A small Bool-like family can be written with constructors only and completed with generated eliminators:
```elixir
alias Theoria.{Env, Inductive, Kernel}
alias Theoria.Inductive.Spec
import Theoria.DSL
spec =
:Switch
|> Spec.new(term(do: sort(1)) |> elab!())
|> Spec.constructor(:on, term(do: const(:Switch)) |> elab!())
|> Spec.constructor(:off, term(do: const(:Switch)) |> elab!())
{:ok, spec} = Inductive.complete(spec)
{:ok, env} = Kernel.add_inductive(Env.new(), spec)
```
You can inspect the shape and declaration plan before admission:
```elixir
Inductive.shape(spec)
#=> :bool_like
shape = Inductive.classify(spec)
shape.constructors.first.name
#=> :on
{:ok, report} = Inductive.report(spec)
report.declarations
#=> [:Switch, :on, :off, :switch_rec, :switch_ind]
```
For parameterized families, declare named parameters explicitly.
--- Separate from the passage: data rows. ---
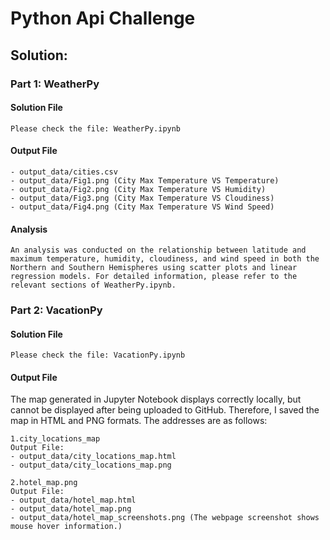 # Python Api Challenge

## Solution:

### Part 1: WeatherPy

#### Solution File
    
    Please check the file: WeatherPy.ipynb

#### Output File
    - output_data/cities.csv
    - output_data/Fig1.png (City Max Temperature VS Temperature)
    - output_data/Fig2.png (City Max Temperature VS Humidity)
    - output_data/Fig3.png (City Max Temperature VS Cloudiness)
    - output_data/Fig4.png (City Max Temperature VS Wind Speed)

#### Analysis
    An analysis was conducted on the relationship between latitude and maximum temperature, humidity, cloudiness, and wind speed in both the Northern and Southern Hemispheres using scatter plots and linear regression models. For detailed information, please refer to the relevant sections of WeatherPy.ipynb.

### Part 2: VacationPy

#### Solution File
    
    Please check the file: VacationPy.ipynb

#### Output File

The map generated in Jupyter Notebook displays correctly locally, but cannot be displayed after being uploaded to GitHub. Therefore, I saved the map in HTML and PNG formats. The addresses are as follows:

    1.city_locations_map 
    Output File: 
    - output_data/city_locations_map.html
    - output_data/city_locations_map.png

    2.hotel_map.png
    Output File: 
    - output_data/hotel_map.html
    - output_data/hotel_map.png
    - output_data/hotel_map_screenshots.png (The webpage screenshot shows mouse hover information.)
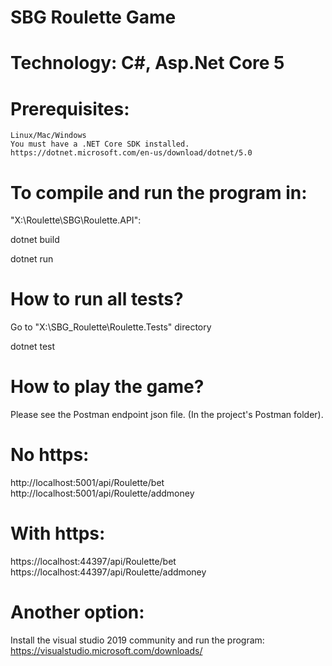 # SBG Roulette Game

# Technology: C#, Asp.Net Core 5

# Prerequisites:
	Linux/Mac/Windows
	You must have a .NET Core SDK installed.
	https://dotnet.microsoft.com/en-us/download/dotnet/5.0

# To compile and run the program in:

"X:\Roulette\SBG\Roulette.API":

dotnet build


dotnet run

# How to run all tests?
Go to  "X:\SBG_Roulette\Roulette.Tests" directory


dotnet test


# How to play the game?
Please see the Postman endpoint json file. (In the project's Postman folder).

# No https:
http://localhost:5001/api/Roulette/bet
http://localhost:5001/api/Roulette/addmoney

# With https:
https://localhost:44397/api/Roulette/bet
https://localhost:44397/api/Roulette/addmoney

# Another option:
Install the visual studio 2019 community and run the program:
https://visualstudio.microsoft.com/downloads/
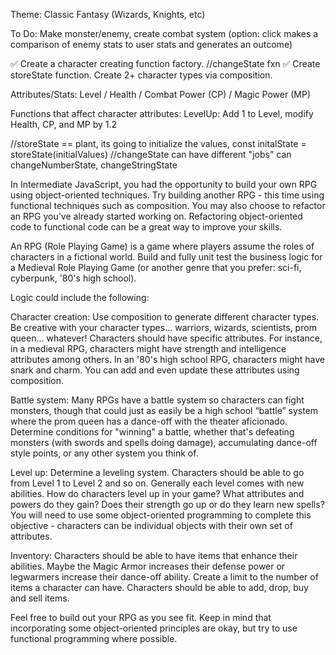 Theme: Classic Fantasy (Wizards, Knights, etc)

To Do: Make monster/enemy, create combat system (option: click makes a comparison of enemy stats to user stats and generates an outcome)

✅ Create a character creating function factory. //changeState fxn
✅ Create storeState function.
Create 2+ character types via composition.

Attributes/Stats:
Level / Health / Combat Power (CP) / Magic Power (MP)

Functions that affect character attributes:
LevelUp: Add 1 to Level, modify Health, CP, and MP by 1.2

//storeState == plant, its going to initialize the values, const initalState = storeState(initialValues)
//changeState can have different "jobs" can changeNumberState, changeStringState

In Intermediate JavaScript, you had the opportunity to build your own RPG using object-oriented techniques. Try building another RPG - this time using functional techniques such as composition. You may also choose to refactor an RPG you've already started working on. Refactoring object-oriented code to functional code can be a great way to improve your skills.

An RPG (Role Playing Game) is a game where players assume the roles of characters in a fictional world. Build and fully unit test the business logic for a Medieval Role Playing Game (or another genre that you prefer: sci-fi, cyberpunk, '80's high school).

Logic could include the following:

Character creation: Use composition to generate different character types. Be creative with your character types... warriors, wizards, scientists, prom queen... whatever! Characters should have specific attributes. For instance, in a medieval RPG, characters might have strength and intelligence attributes among others. In an '80's high school RPG, characters might have snark and charm. You can add and even update these attributes using composition.

Battle system: Many RPGs have a battle system so characters can fight monsters, though that could just as easily be a high school “battle” system where the prom queen has a dance-off with the theater aficionado. Determine conditions for "winning" a battle, whether that's defeating monsters (with swords and spells doing damage), accumulating dance-off style points, or any other system you think of.

Level up: Determine a leveling system. Characters should be able to go from Level 1 to Level 2 and so on. Generally each level comes with new abilities. How do characters level up in your game? What attributes and powers do they gain? Does their strength go up or do they learn new spells? You will need to use some object-oriented programming to complete this objective - characters can be individual objects with their own set of attributes.

Inventory: Characters should be able to have items that enhance their abilities. Maybe the Magic Armor increases their defense power or legwarmers increase their dance-off ability. Create a limit to the number of items a character can have. Characters should be able to add, drop, buy and sell items.

Feel free to build out your RPG as you see fit. Keep in mind that incorporating some object-oriented principles are okay, but try to use functional programming where possible.
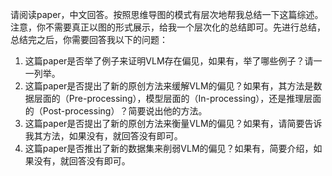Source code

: 请阅读paper，中文回答。按照思维导图的模式有层次地帮我总结一下这篇综述。注意，你不需要真正以图的形式展示，给我一个层次化的总结即可。先进行总结，总结完之后，你需要回答我以下的问题：
1. 这篇paper是否举了例子来证明VLM存在偏见，如果有，举了哪些例子？请一一列举。
2. 这篇paper是否提出了新的原创方法来缓解VLM的偏见？如果有，其方法是数据层面的（Pre-processing），模型层面的（In-processing），还是推理层面的（Post-processing）？简要说出他的方法。
3. 这篇paper是否提出了新的原创方法来衡量VLM的偏见？如果有，请简要告诉我其方法，如果没有，就回答没有即可。
4. 这篇paper是否推出了新的数据集来削弱VLM的偏见？如果有，简要介绍，如果没有，就回答没有即可。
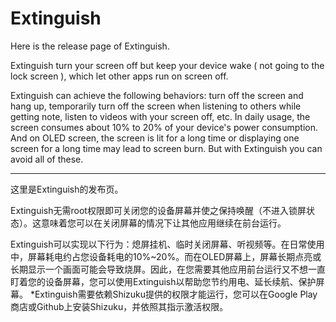 # Extinguish

Here is the release page of Extinguish.

Extinguish turn your screen off but keep your device wake ( not going to the lock screen ), which let other apps run on screen off. 

Extinguish can achieve the following behaviors: turn off the screen and hang up, temporarily turn off the screen when listening to others while getting note, listen to videos with your screen off, etc. In daily usage, the screen consumes about 10% to 20% of your device's power consumption. And on OLED screen, the screen is lit for a long time or displaying one screen for a long time may lead to screen burn. But with Extinguish you can avoid all of these.

---
这里是Extinguish的发布页。

Extinguish无需root权限即可关闭您的设备屏幕并使之保持唤醒（不进入锁屏状态）。这意味着您可以在关闭屏幕的情况下让其他应用继续在前台运行。

Extinguish可以实现以下行为：熄屏挂机、临时关闭屏幕、听视频等。在日常使用中，屏幕耗电约占您设备耗电的10%~20%。而在OLED屏幕上，屏幕长期点亮或长期显示一个画面可能会导致烧屏。因此，在您需要其他应用前台运行又不想一直盯着您的设备屏幕，您可以使用Extinguish以帮助您节约用电、延长续航、保护屏幕。
*Extinguish需要依赖Shizuku提供的权限才能运行，您可以在Google Play 商店或Github上安装Shizuku，并依照其指示激活权限。
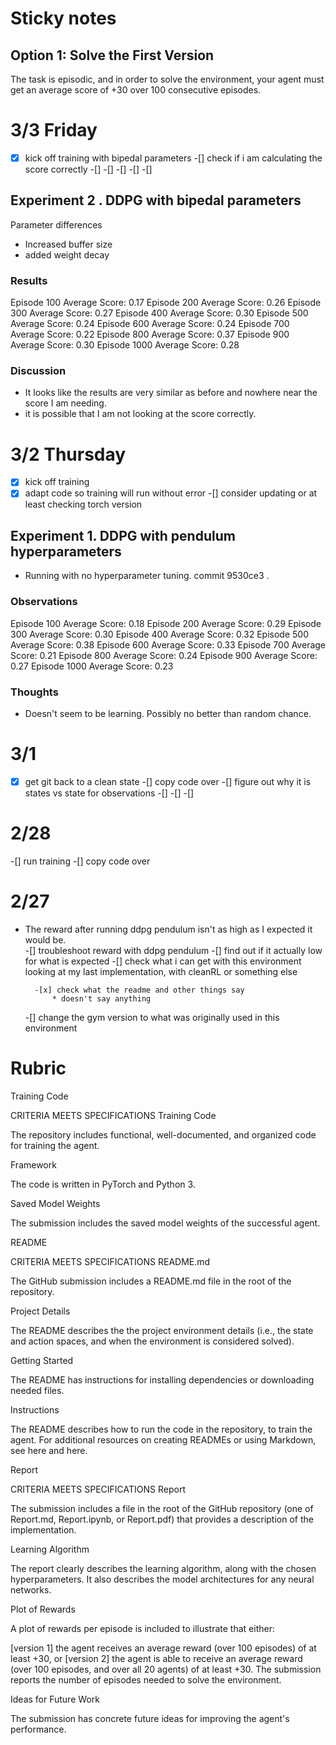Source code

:# Sticky notes
## Option 1: Solve the First Version

The task is episodic, and in order to solve the environment,  your agent must get an average score of +30 over 100 consecutive episodes.

# 3/3 Friday
-[x] kick off training with bipedal parameters
-[] check if i am calculating the score correctly
-[]
-[]
-[]
-[]
-[]
## Experiment 2 . DDPG with bipedal parameters
Parameter differences
* Increased buffer size
* added weight decay
### Results
Episode 100	Average Score: 0.17
Episode 200	Average Score: 0.26
Episode 300	Average Score: 0.27
Episode 400	Average Score: 0.30
Episode 500	Average Score: 0.24
Episode 600	Average Score: 0.24
Episode 700	Average Score: 0.22
Episode 800	Average Score: 0.37
Episode 900	Average Score: 0.30
Episode 1000	Average Score: 0.28
### Discussion
* It looks like the results are very similar as before and nowhere near the score I am needing.  
* it is possible that I am not looking at the score correctly.  



# 3/2 Thursday 
-[x] kick off training
-[x] adapt code so training will run without error
-[] consider updating or at least checking torch version
## Experiment 1.  DDPG with pendulum hyperparameters
* Running with no hyperparameter tuning.  commit 9530ce3 .  
### Observations
Episode 100	Average Score: 0.18
Episode 200	Average Score: 0.29
Episode 300	Average Score: 0.30
Episode 400	Average Score: 0.32
Episode 500	Average Score: 0.38
Episode 600	Average Score: 0.33
Episode 700	Average Score: 0.21
Episode 800	Average Score: 0.24
Episode 900	Average Score: 0.27
Episode 1000	Average Score: 0.23

### Thoughts
* Doesn't seem to be learning.  Possibly no better than random chance.  

# 3/1
-[x] get git back to a clean state 
-[] copy code over
-[] figure out why it is states vs state for observations
-[] 
-[] 
-[] 

# 2/28
-[] run training
    -[] copy code over

# 2/27
* The reward after running ddpg pendulum isn't as high as I expected it would be.  
-[] troubleshoot reward with ddpg pendulum
    -[] find out if it actually low for what is expected
        -[] check what i can get with this environment looking at my last implementation, with cleanRL or something else

        -[x] check what the readme and other things say
            * doesn't say anything
    -[] change the gym version to what was originally used in this environment



# Rubric

Training Code

CRITERIA
MEETS SPECIFICATIONS
Training Code

The repository includes functional, well-documented, and organized code for training the agent.

Framework

The code is written in PyTorch and Python 3.

Saved Model Weights

The submission includes the saved model weights of the successful agent.

README

CRITERIA
MEETS SPECIFICATIONS
README.md

The GitHub submission includes a README.md file in the root of the repository.

Project Details

The README describes the the project environment details (i.e., the state and action spaces, and when the environment is considered solved).

Getting Started

The README has instructions for installing dependencies or downloading needed files.

Instructions

The README describes how to run the code in the repository, to train the agent. For additional resources on creating READMEs or using Markdown, see here and here.

Report

CRITERIA
MEETS SPECIFICATIONS
Report

The submission includes a file in the root of the GitHub repository (one of Report.md, Report.ipynb, or Report.pdf) that provides a description of the implementation.

Learning Algorithm

The report clearly describes the learning algorithm, along with the chosen hyperparameters. It also describes the model architectures for any neural networks.

Plot of Rewards

A plot of rewards per episode is included to illustrate that either:

[version 1] the agent receives an average reward (over 100 episodes) of at least +30, or
[version 2] the agent is able to receive an average reward (over 100 episodes, and over all 20 agents) of at least +30.
The submission reports the number of episodes needed to solve the environment.

Ideas for Future Work

The submission has concrete future ideas for improving the agent's performance.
The validator checks that constructor result arguments preserve those parameters:
```elixir
u = Theoria.Level.param(:u)
type =
term do
forall :a, sort(^u) do
sort(^u)
end
end
|> elab!()
spec =
:List
|> Spec.new(type, universe_params: [:u, :v])
|> Spec.parameter(:a, term(do: sort(^u)) |> elab!())
```
Indexed families can declare named indices. The current checker validates result arity, parameter preservation, and scopedness of constructor argument/index terms. `Theoria.Inductive.Generate.indexed_eliminators/1` can synthesize indexed induction declarations with `Theoria.Env.Recursor` metadata and validated `Theoria.Env.RecursorRule` entries. These rules record constructor field counts, RHS templates, and index patterns; normalization uses them when an iota marker is present and refuses to reduce when explicit recursor indices do not match the selected constructor rule pattern. Environment-backed admission also requires dependencies to be present. `Theoria.Library.Vec` packages this fragment as the standard length-indexed vector library. Custom Vec-like specs must be checked in an environment that already contains `Nat`, `zero`, and `succ`.
```elixir
u = Theoria.Level.param(:u)
vec_type =
term do
forall :a, sort(^u) do
nat() ~> sort(^u)
end
end
|> elab!()
spec =
:Vec
|> Spec.new(vec_type, universe_params: [:u])
|> Spec.parameter(:a, term(do: sort(^u)) |> elab!())
|> Spec.index(:n, term(do: nat()) |> elab!())
```
The built-in `Bool`, `Nat`, and `List` libraries use `Theoria.Inductive.Generate.eliminators/1` through this same path. Their constructor targets are decomposed with `Theoria.Inductive.Constructor.result/2`; simple non-indexed recursor/induction types and generic reduction metadata are derived from that decomposition. `Theoria.Inductive.Generate.capabilities/1` reports whether a spec is currently supported by the reducing simple-eliminator generator; indexed specs use `indexed_eliminators/1` separately. Generated declarations also carry Lean-style environment metadata (`Theoria.Env.Inductive`, `Theoria.Env.Constructor`, `Theoria.Env.Recursor`, and `Theoria.Env.RecursorRule`) so tools can distinguish type formers, constructors, and recursors without relying on naming conventions. Generated eliminators use `Theoria.Env.Reduction.Iota` as a primitive-reduction marker; normalization selects and instantiates the matching `Theoria.Env.RecursorRule` RHS.